━━━ Input for this task ━━━

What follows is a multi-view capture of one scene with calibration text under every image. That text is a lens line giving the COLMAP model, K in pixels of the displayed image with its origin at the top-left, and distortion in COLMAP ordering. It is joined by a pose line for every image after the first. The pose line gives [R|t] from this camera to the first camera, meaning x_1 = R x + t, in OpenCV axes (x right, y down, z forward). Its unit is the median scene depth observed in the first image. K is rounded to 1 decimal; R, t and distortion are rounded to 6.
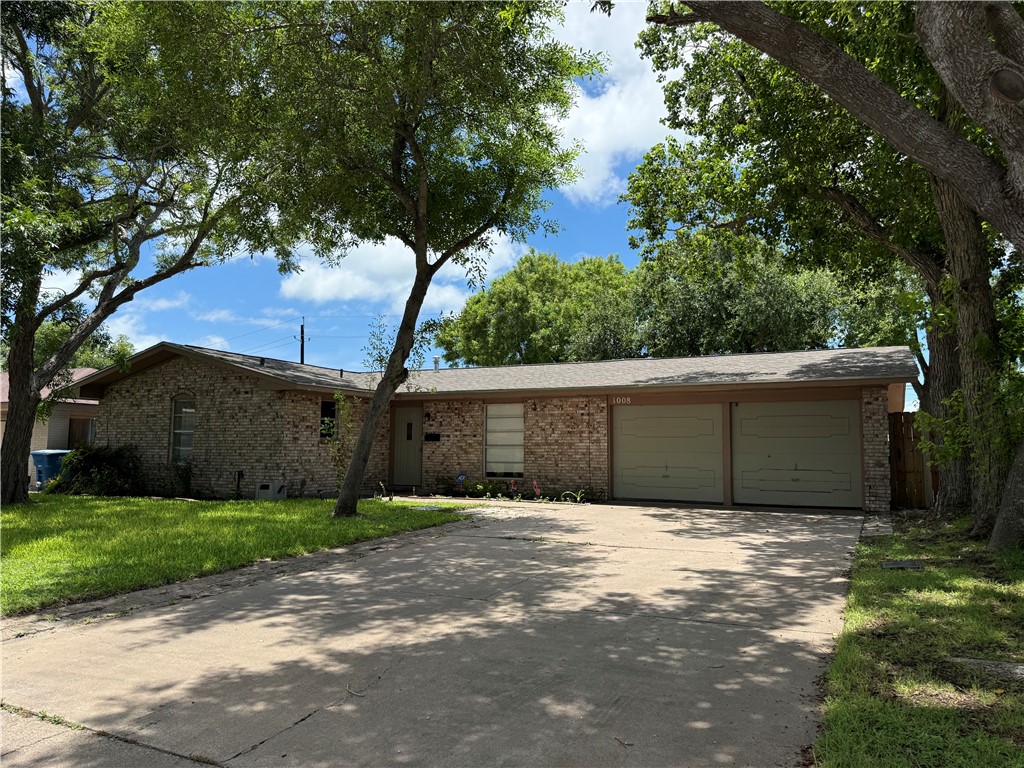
lens RADIAL K [[718.1, 0, 516.3], [0, 718.1, 385.1], [0, 0, 1]] dist [0.010558, 0.000922]
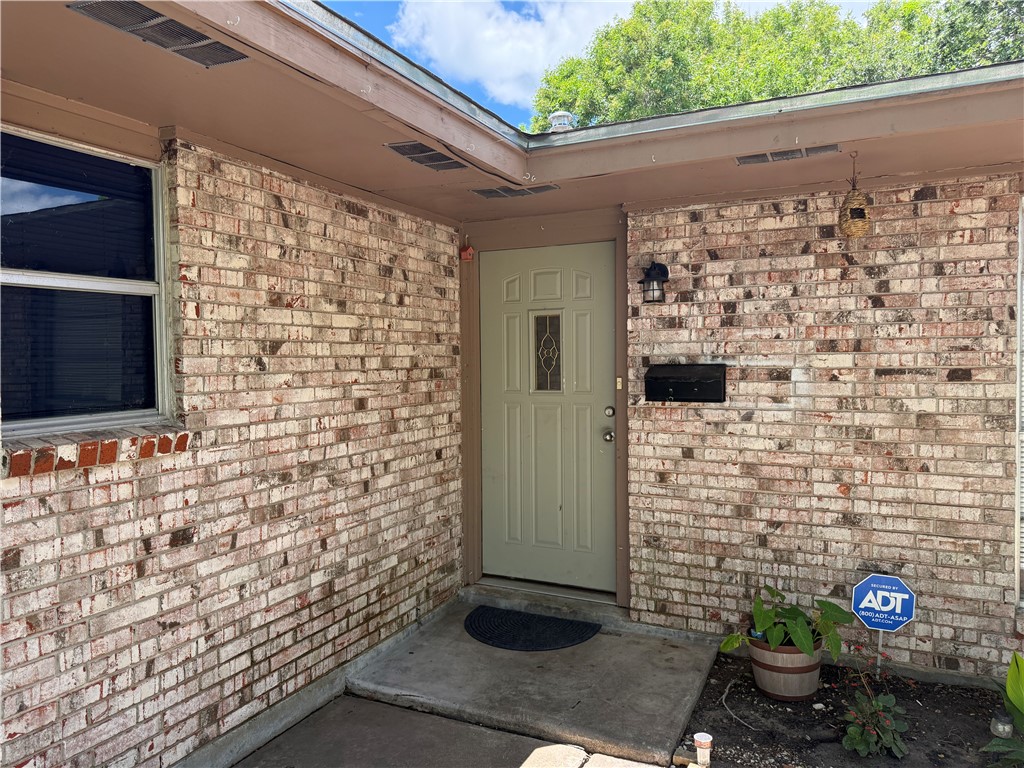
lens RADIAL K [[718.1, 0, 508.3], [0, 718.1, 386.1], [0, 0, 1]] dist [0.010558, 0.000922]
pose [[0.999636, -0.024547, -0.011194, -0.164605], [0.025902, 0.989292, 0.143635, 0.043108], [0.007548, -0.143872, 0.989567, 0.796072]]
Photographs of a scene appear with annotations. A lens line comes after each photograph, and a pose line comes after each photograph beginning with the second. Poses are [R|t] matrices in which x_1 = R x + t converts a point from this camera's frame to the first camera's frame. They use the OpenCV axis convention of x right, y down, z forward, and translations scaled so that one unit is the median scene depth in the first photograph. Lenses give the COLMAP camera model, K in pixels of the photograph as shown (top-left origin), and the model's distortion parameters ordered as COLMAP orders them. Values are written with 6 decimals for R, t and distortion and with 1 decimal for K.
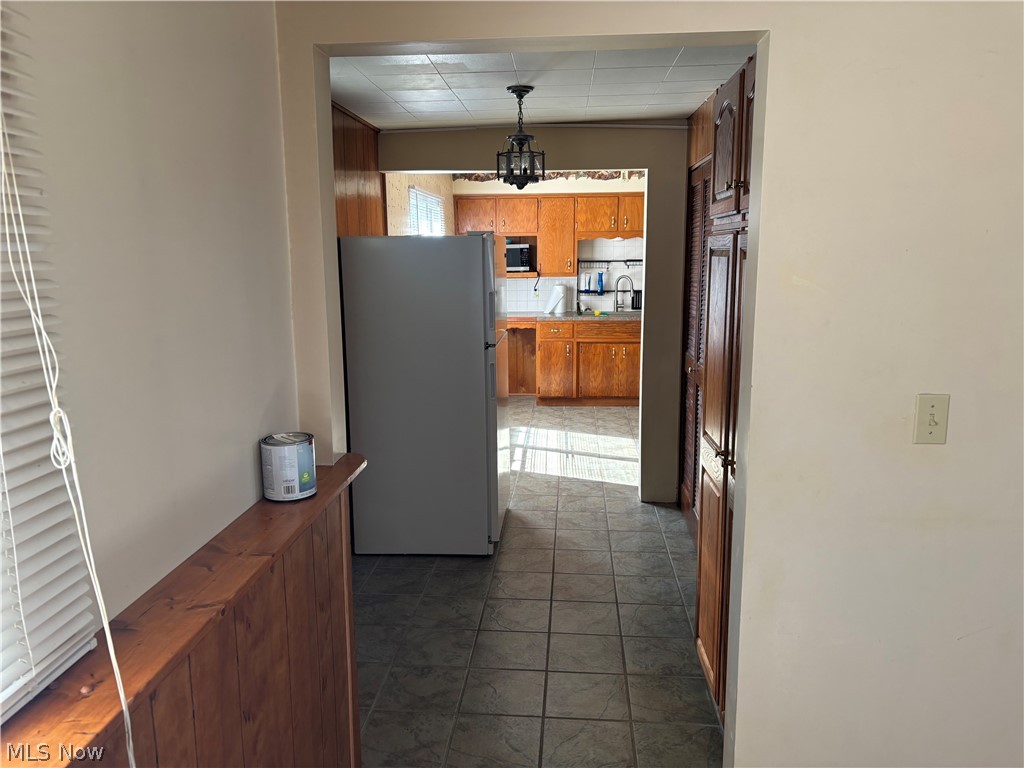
lens RADIAL K [[770.2, 0, 511.8], [0, 770.2, 385.5], [0, 0, 1]] dist [0.009063, -0.000491]
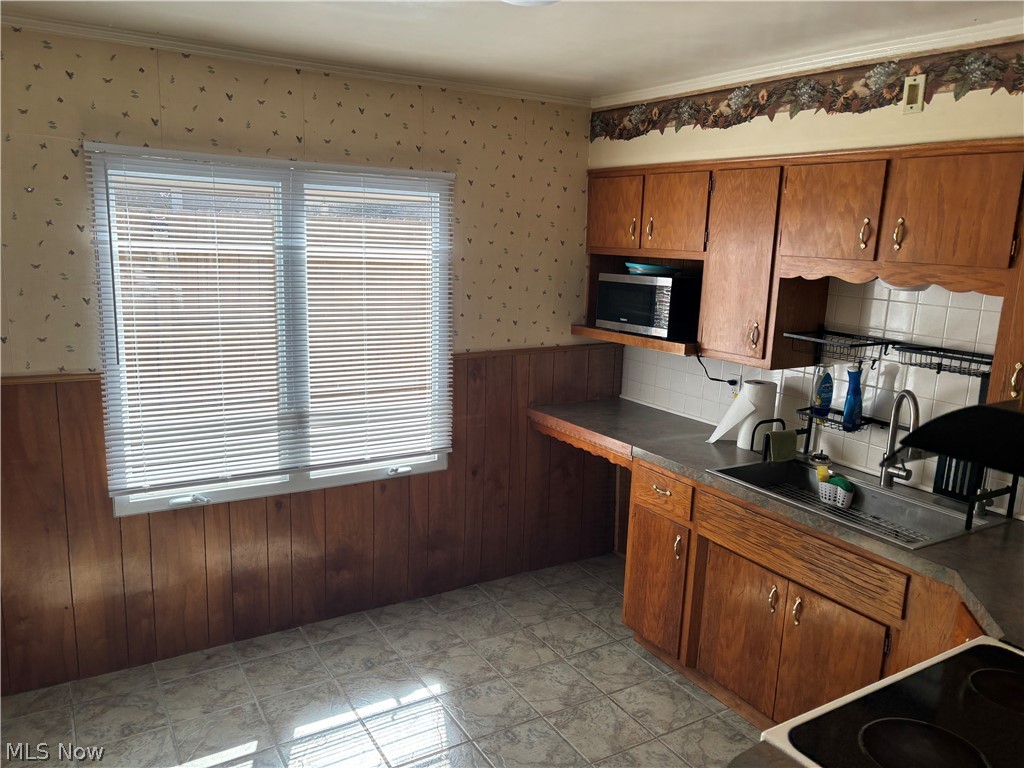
lens RADIAL K [[770.2, 0, 512.5], [0, 770.2, 383.8], [0, 0, 1]] dist [0.009063, -0.000491]
pose [[0.594784, 0.185791, -0.782121, 0.321397], [-0.175605, 0.979458, 0.099124, -0.154411], [0.784471, 0.078387, 0.615192, 0.674302]]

━━━

_What you should do:_ Reproduce everything above exactly, images excluded.

_Response area:_
What follows is a multi-view capture of one scene with calibration text under every image. That text is a lens line giving the COLMAP model, K in pixels of the displayed image with its origin at the top-left, and distortion in COLMAP ordering. It is joined by a pose line for every image after the first. The pose line gives [R|t] from this camera to the first camera, meaning x_1 = R x + t, in OpenCV axes (x right, y down, z forward). Its unit is the median scene depth observed in the first image. K is rounded to 1 decimal; R, t and distortion are rounded to 6.
lens RADIAL K [[718.1, 0, 516.3], [0, 718.1, 385.1], [0, 0, 1]] dist [0.010558, 0.000922]
lens RADIAL K [[718.1, 0, 508.3], [0, 718.1, 386.1], [0, 0, 1]] dist [0.010558, 0.000922]
pose [[0.999636, -0.024547, -0.011194, -0.164605], [0.025902, 0.989292, 0.143635, 0.043108], [0.007548, -0.143872, 0.989567, 0.796072]]
Photographs of a scene appear with annotations. A lens line comes after each photograph, and a pose line comes after each photograph beginning with the second. Poses are [R|t] matrices in which x_1 = R x + t converts a point from this camera's frame to the first camera's frame. They use the OpenCV axis convention of x right, y down, z forward, and translations scaled so that one unit is the median scene depth in the first photograph. Lenses give the COLMAP camera model, K in pixels of the photograph as shown (top-left origin), and the model's distortion parameters ordered as COLMAP orders them. Values are written with 6 decimals for R, t and distortion and with 1 decimal for K.
lens RADIAL K [[770.2, 0, 511.8], [0, 770.2, 385.5], [0, 0, 1]] dist [0.009063, -0.000491]
lens RADIAL K [[770.2, 0, 512.5], [0, 770.2, 383.8], [0, 0, 1]] dist [0.009063, -0.000491]
pose [[0.594784, 0.185791, -0.782121, 0.321397], [-0.175605, 0.979458, 0.099124, -0.154411], [0.784471, 0.078387, 0.615192, 0.674302]]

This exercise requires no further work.